Importing flat-file data in to a database with Ruby

All,

I'm up against a performance issue with some code I have - it's on
GitHub at
https://github.com/poggs/tsdbexplorer/blob/master/lib/tsdbexplorer/cif.rb if anyone wants to take a look.

The code takes a fixed 80-column wide input file, reads the first two
bytes of each line and hands off further processing to an initialize
function in a Class. An object is returned and pushed on to an Array.
When ~1000 of these records have been processed, they are INSERTed in to
a database using activerecord-import.

Without calling the import method on an ActiveRecord object, I can
process a 450Mb source file in 6-8 minutes. When writing to the
database, this easily takes in excess of an hour.

Can anyone help me work out where I'm going wrong? Both MySQL and
PostgreSQL show this 'slowness', so I'm looking at code first.

Kind regards,

Peter

···

--
Peter Hicks <peter.hicks@poggs.co.uk>

What's your benchmarking of another ORM (Sequel, DataMapper) vs.
'handmade' transactional SQL saying?

···

On Tue, Aug 30, 2011 at 9:17 PM, Peter Hicks <peter.hicks@poggs.co.uk> wrote:

Without calling the import method on an ActiveRecord object, I can
process a 450Mb source file in 6-8 minutes. When writing to the
database, this easily takes in excess of an hour.

--
Phillip Gawlowski

phgaw.posterous.com | twitter.com/phgaw | gplus.to/phgaw

A method of solution is perfect if we can forsee from the start,
and even prove, that following that method we shall attain our aim.
-- Leibniz

Generally OR mappers are all but ideal for mass data imports. I don't
know AR's import interface and how it's implemented internally but
usually RDBMS allow for batch commands. With these you can execute
multiple SQL statements with a single network roundtrip between client
and RDBMS. When looking at your code and
Home · zdennis/activerecord-import Wiki · GitHub it seems you
might be using the interface in a sub optimal way by importing groups
of objects per class.
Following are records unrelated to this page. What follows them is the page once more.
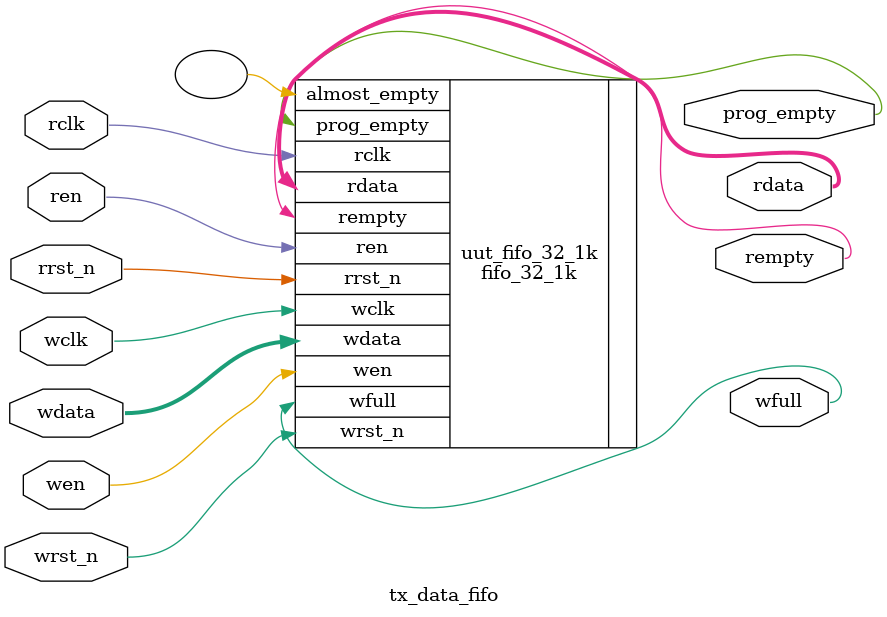
<source format=v>

module tx_data_fifo(
    wclk,
    rclk,
    rrst_n,
    wrst_n,
    wdata,
    rdata,
    wen,
    ren,
    prog_empty,
    rempty,
    wfull
);

input wclk;
input rclk;
input rrst_n;
input wrst_n;
input [31:0] wdata;
output [31:0] rdata;
input wen;
input ren;
output prog_empty;
output rempty;
output wfull;





fifo_32_1k #(
	.ALMOSTEMPTYTH(10'd810)
)
uut_fifo_32_1k(
	.wclk(wclk),
	.rclk(rclk),
	.rrst_n(rrst_n),
	.wrst_n(wrst_n),
	.wdata(wdata),
	.rdata(rdata),
	.wen(wen),
	.ren(ren),
	.almost_empty(),
	.prog_empty(prog_empty),
	.rempty(rempty),
	.wfull(wfull)
);


endmodule

// ============================================================
//                  fifo Setting
//
// Warning: This part is read by Fuxi, please don't modify it.
// ============================================================
// Device          : H1D03N3W72C7
// Module          : tx_data_fifo
// IP core         : fifo
// IP Version      : 2

// AlmostEmpty     : false
// AlmostFull      : false
// EmptyAssert     : 30
// EmptyNegate     : 20
// EmptySingle     : 810
// EmptyType       : 1
// FifoType        : software
// FullAssert      : 1018
// FullNegate      : 1014
// FullSingle      : 1020
// FullType        : 0
// Fwft            : true
// OverFlow        : false
// PeekMode        : false
// ReadAck         : false
// ReadAddrWidth   : 10
// ReadClr         : false
// ReadCnt         : true
// ReadDataWidth   : 32
// Regout          : false
// RegoutEn        : false
// Simulation Files: ../ip_core/fifo_v2/src/syn_fifo.v ../ip_core/fifo_v2/src/asyn_fifo.v
// Synthesis Files : src/syn_fifo.v src/asyn_fifo.v
// UnderFlow       : false
// UseHardWare     : false
// WorkMode        : true
// WriteAck        : false
// WriteAddrWidth  : 10
// WriteClr        : false
// WriteCnt        : false
// WriteDataWidth  : 32
// WriteDrop       : false

</source>
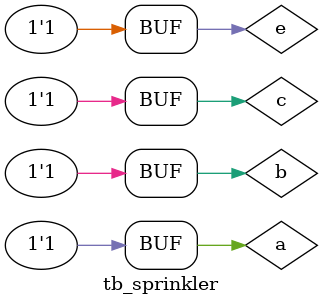
<source format=v>
`timescale 1ns / 1ps

module tb_sprinkler;
    //registers: inputs
    reg e;
    reg a;
    reg b;
    reg c;
    
    //outputs: wires
    wire d0;
    wire d1;
    wire d2;
    wire d3;
    wire d4;
    wire d5;
    wire d6;
    wire d7;
    
    //instantiate unit under test
    sprinkler uut (
        .e(e),
        .a(a),
        .b(b),
        .c(c),
        .d0(d0),
        .d1(d1),
        .d2(d2),
        .d3(d3),
        .d4(d4),
        .d5(d5),
        .d6(d6),
        .d7(d7)
    );
    
    initial begin
        e = 0;
        a = 0;
        b = 0;
        c = 0;
        
        #50; //wait for global reset to finish
        
        e = 0;
        a = 0;
        b = 0;
        c = 0;
        $display ("TC01");
        if(d0 != 1'b0) $display ("Result is wrong");
        
        e = 0;
        a = 0;
        b = 0;
        c = 1;
        #50;
        $display ("TC02");
        if(d1 != 1'b0) $display ("Result is wrong");
        
        e = 0;
        a = 0;
        b = 1;
        c = 0;
        #50;
        $display ("TC03");
        if(d2 != 1'b0) $display ("Result is wrong");
        
        e = 0;
        a = 0;
        b = 1;
        c = 1;
        #50;
        $display ("TC04");
        if(d3 != 1'b0) $display ("Result is wrong");
        
        e = 0;
        a = 1;
        b = 0;
        c = 0;
        #50;
        $display ("TC05");
        if(d4 != 1'b0) $display ("Result is wrong");
        
        e = 0;
        a = 1;
        b = 0;
        c = 1;
        #50;
        $display ("TC06");
        if(d5 != 1'b0) $display ("Result is wrong");
        
        e = 0;
        a = 1;
        b = 1;
        c = 0;
        #50;
        $display ("TC07");
        if(d6 != 1'b0) $display ("Result is wrong");
        
        e = 0;
        a = 1;
        b = 1;
        c = 1;
        #50;
        $display ("TC08");
        if(d7 != 1'b0) $display ("Result is wrong");
        
        //WITH ENABLE
        
        e = 1;
        a = 0;
        b = 0;
        c = 0;
        #50;
        $display ("TC11");
        if(d0 != 1'b1) $display ("Result is wrong");
        
        e = 1;
        a = 0;
        b = 0;
        c = 1;
        #50;
        $display ("TC12");
        if(d1 != 1'b1) $display ("Result is wrong");
        
        e = 1;
        a = 0;
        b = 1;
        c = 0;
        #50;
        $display ("TC13");
        if(d2 != 1'b1) $display ("Result is wrong");
        
        e = 1;
        a = 0;
        b = 1;
        c = 1;
        #50;
        $display ("TC14");
        if(d3 != 1'b1) $display ("Result is wrong");
        
        e = 1;
        a = 1;
        b = 0;
        c = 0;
        #50;
        $display ("TC15");
        if(d4 != 1'b1) $display ("Result is wrong");
        
        e = 1;
        a = 1;
        b = 0;
        c = 1;
        #50;
        $display ("TC16");
        if(d5 != 1'b1) $display ("Result is wrong");
        
        e = 1;
        a = 1;
        b = 1;
        c = 0;
        #50;
        $display ("TC17");
        if(d6 != 1'b1) $display ("Result is wrong");
        
        e = 1;
        a = 1;
        b = 1;
        c = 1;
        #50;
        $display ("TC18");
        if(d7 != 1'b1) $display ("Result is wrong");
        
        end 
endmodule

</source>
I haven't looked through the code extensively
but it may be that you are not processing batches of ~1000 but rather
significantly more batches of smaller number of objects making your
batch size less effective.

Not all RDBMS have proper batch interfaces (or an implementation in
Ruby that uses it) and it seems the code in
#import_without_validations_or_callbacks in

honors this ("if not supports_import?") by issuing individual INSERT
statements. Which means that your batch size becomes 1. *shudder*

Usually best results are obtained by using a RDBMS's batch loader
(e.g. SQL*Loder with Oracle) which have some nifty tricks to speed up
insertion. It may even be more efficient to preformat insert data for
the specific loader and either write it to a file or feed it to stdin
of the loader via a pipe in memory.

Kind regards

robert

···

On Tue, Aug 30, 2011 at 9:17 PM, Peter Hicks <peter.hicks@poggs.co.uk> wrote:

I'm up against a performance issue with some code I have - it's on
GitHub at
tsdbexplorer/lib/tsdbexplorer/cif.rb at master · poggs/tsdbexplorer · GitHub if anyone wants to take a look.

The code takes a fixed 80-column wide input file, reads the first two
bytes of each line and hands off further processing to an initialize
function in a Class. An object is returned and pushed on to an Array.
When ~1000 of these records have been processed, they are INSERTed in to
a database using activerecord-import.

Without calling the import method on an ActiveRecord object, I can
process a 450Mb source file in 6-8 minutes. When writing to the
database, this easily takes in excess of an hour.

Can anyone help me work out where I'm going wrong? Both MySQL and
PostgreSQL show this 'slowness', so I'm looking at code first.

--
remember.guy do |as, often| as.you_can - without end
http://blog.rubybestpractices.com/